(Entries provided Opens)

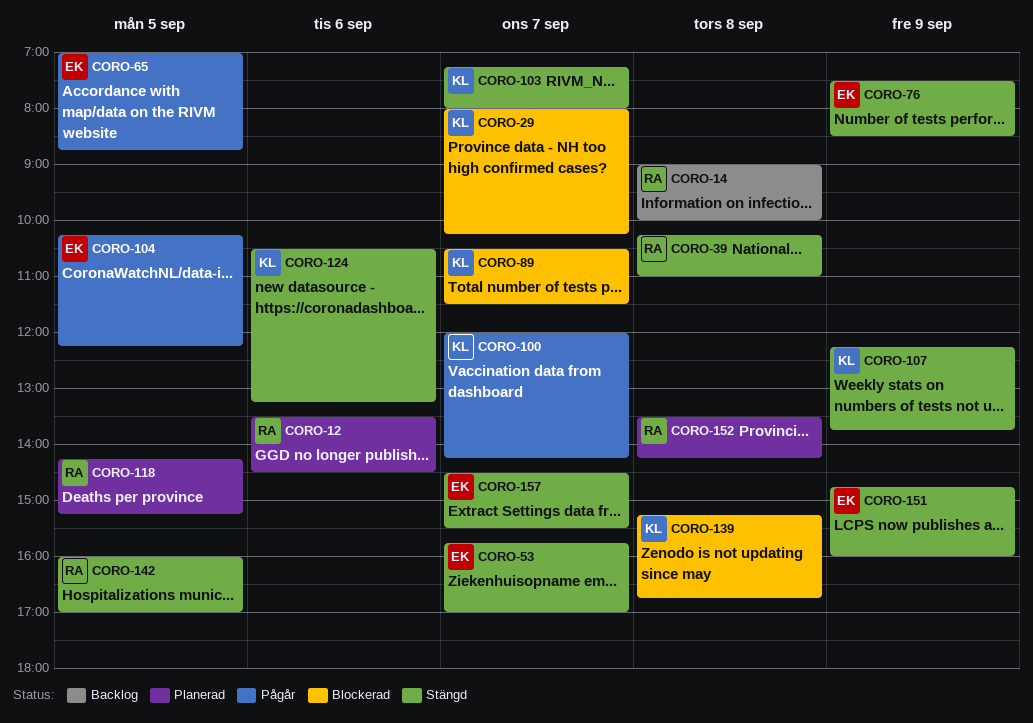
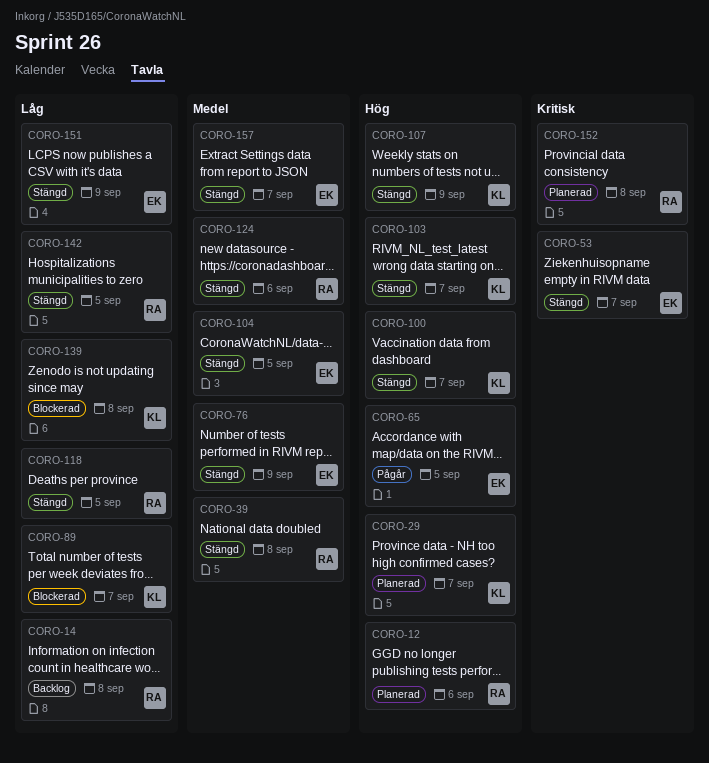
CORO-29, status: Blockerad -> Planerad
CORO-100, status: Pågår -> Stängd
CORO-104, status: Pågår -> Stängd
CORO-118, status: Planerad -> Stängd
CORO-124, owner: KL -> RA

(Entries provided Closes)

### Task to carry out
The pictures stay out; everything else in the records above must be repeated exactly.

### Result
CORO-29, status: Blockerad -> Planerad
CORO-100, status: Pågår -> Stängd
CORO-104, status: Pågår -> Stängd
CORO-118, status: Planerad -> Stängd
CORO-124, owner: KL -> RA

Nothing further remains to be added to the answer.